# pong: hit the ball with the paddle
#
# use the escape key to exit
# 
# on the XO, the escape key is the top lefthand key,
# circle with an x in it.

import pippy, pygame, sys
from pygame.locals import *
from random import *

# always need to init first thing
pygame.init()

# XO screen is 1200x900
size = width, height = 1200, 900

# create the window and keep track of the surface
# for drawing into
screen = pygame.display.set_mode(size)

# turn off the cursor
pygame.mouse.set_visible(False)

# turn on key repeating (repeat 40 times per second)
pygame.key.set_repeat(25,25)

# start the screen all black
bgcolor = (0,0,0)
screen.fill(bgcolor)

# paddle constants
paddle_width = 20
paddle_length = 100
paddle_radius = paddle_length / 2
paddle_color = (250,250,250)
step = 6 # paddle moves 3 pixels at a go

# ball constants
ball_color = (250,250,250)
ball_radius = 25

# game constants
fsize = 48
msg = "Press 'g' to start game"

font=pygame.font.Font(None, fsize)
text = font.render(msg, True, (250,250,250))
textRect = text.get_rect()
textRect.centerx = screen.get_rect().centerx
textRect.centery = screen.get_rect().centery

while pippy.pygame.next_frame():

  # display msg
  screen.fill(bgcolor)
  screen.blit(text, textRect)
  pygame.display.flip()

  # chill until a key is pressed
  for idle_event in pygame.event.get():
    if idle_event.type == QUIT:
      sys.exit()

    if idle_event.type == KEYDOWN:
      if idle_event.key == K_ESCAPE:
        sys.exit()

      if idle_event.key == 103: # g key

        # play a game!

        # start the paddle in the center
        paddle_location = height / 2

        # number of balls to a game
        balls = 4

        while balls > 0:

          ball_position = [ball_radius, ball_radius]
          ball_mvect = [randint(3,5), randint(3,5)]
          ball_limit = size
          balls = balls - 1

          while ball_position[0] + ball_radius < ball_limit[0]: # in play

            for event in pygame.event.get():
              if event.type == QUIT:
                sys.exit()

              elif event.type == KEYDOWN:
                if event.key == K_ESCAPE:
                  sys.exit()
                elif event.key == 273 \
                or event.key == 265 \
                or event.key == 264: # up
                  paddle_location = paddle_location - step
                elif event.key == 274 \
                or event.key == 259 \
                or event.key == 258: # down
                  paddle_location = paddle_location + step
  
            # make sure the paddle is in-bounds
            if paddle_location - paddle_radius < 0:
              paddle_location = paddle_radius
            elif paddle_location + paddle_radius >= height:
              paddle_location = height - 1 - paddle_radius

            # clear the screen
            screen.fill(bgcolor)

            # draw the paddle on the right side of the screen
            pygame.draw.line(screen,
  	                     paddle_color,
                             (width - paddle_width, paddle_location - 
                              paddle_radius),
                             (width - paddle_width,
                              paddle_location+paddle_radius),
                             paddle_width)

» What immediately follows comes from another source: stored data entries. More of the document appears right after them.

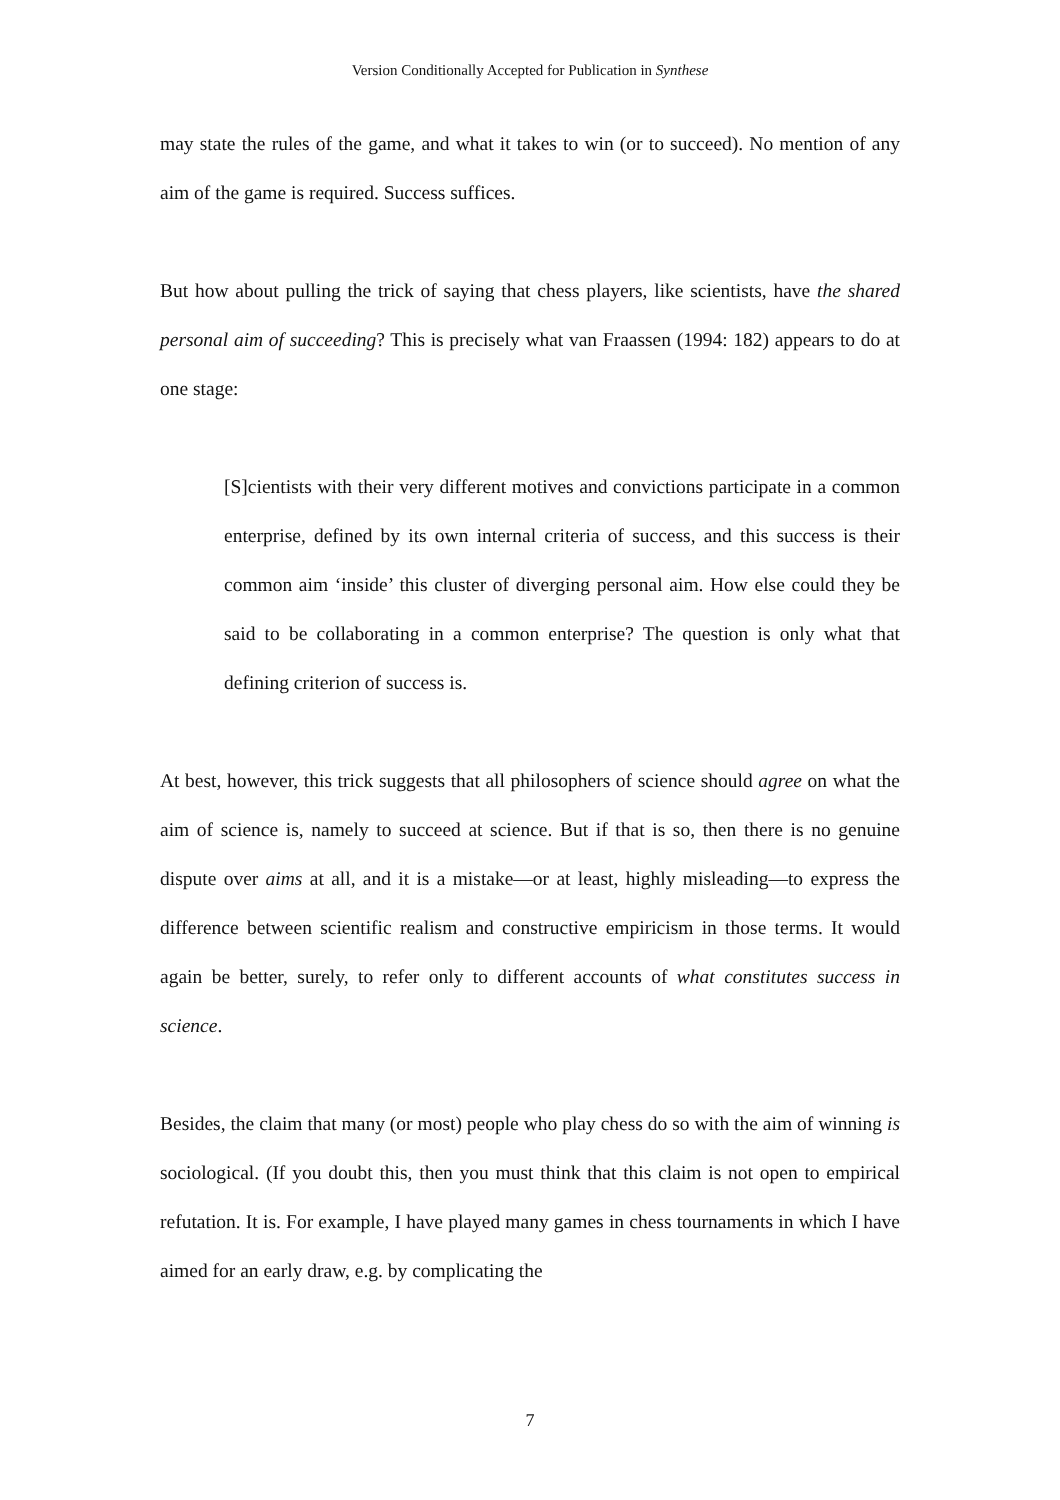Version Conditionally Accepted for Publication in Synthese
may state the rules of the game, and what it takes to win (or to succeed). No mention of any aim of the game is required. Success suffices.
But how about pulling the trick of saying that chess players, like scientists, have the shared personal aim of succeeding? This is precisely what van Fraassen (1994: 182) appears to do at one stage:
[S]cientists with their very different motives and convictions participate in a common enterprise, defined by its own internal criteria of success, and this success is their common aim ‘inside’ this cluster of diverging personal aim. How else could they be said to be collaborating in a common enterprise? The question is only what that defining criterion of success is.
At best, however, this trick suggests that all philosophers of science should agree on what the aim of science is, namely to succeed at science. But if that is so, then there is no genuine dispute over aims at all, and it is a mistake—or at least, highly misleading—to express the difference between scientific realism and constructive empiricism in those terms. It would again be better, surely, to refer only to different accounts of what constitutes success in science.
Besides, the claim that many (or most) people who play chess do so with the aim of winning is sociological. (If you doubt this, then you must think that this claim is not open to empirical refutation. It is. For example, I have played many games in chess tournaments in which I have aimed for an early draw, e.g. by complicating the
7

            # draw the ball
            pygame.draw.circle(screen, ball_color, ball_position, ball_radius)

            # draw the unused balls
            for i in range(balls):
              pygame.draw.circle(screen, ball_color, (int(round(30+i*ball_radius*2.4)), 30), 
                                 ball_radius)

            # update the display
            pygame.display.flip()

            # update the ball
            for i in range(2):
              ball_position[i] = ball_position[i] + ball_mvect[i]

              # bounce on top and left
              if ball_position[i] < ball_radius:
                ball_position[i] = ball_radius
                ball_mvect[i] = -1 * ball_mvect[i]
              # bounce on bottom
              elif i == 1 \
              and ball_position[i] >= ball_limit[i] - ball_radius:
                ball_position[i] = ball_limit[i] - ball_radius - 1
                ball_mvect[i] = -1 * ball_mvect[i]
              elif i == 0 \
              and ball_position[i] >= ball_limit[i] - ball_radius - paddle_width \
              and ball_position[1] > paddle_location - paddle_radius \
              and ball_position[1] < paddle_location + paddle_radius :
                ball_position[i] = ball_limit[i] - ball_radius - paddle_width - 1
                ball_mvect[i] = -1 * ball_mvect[i]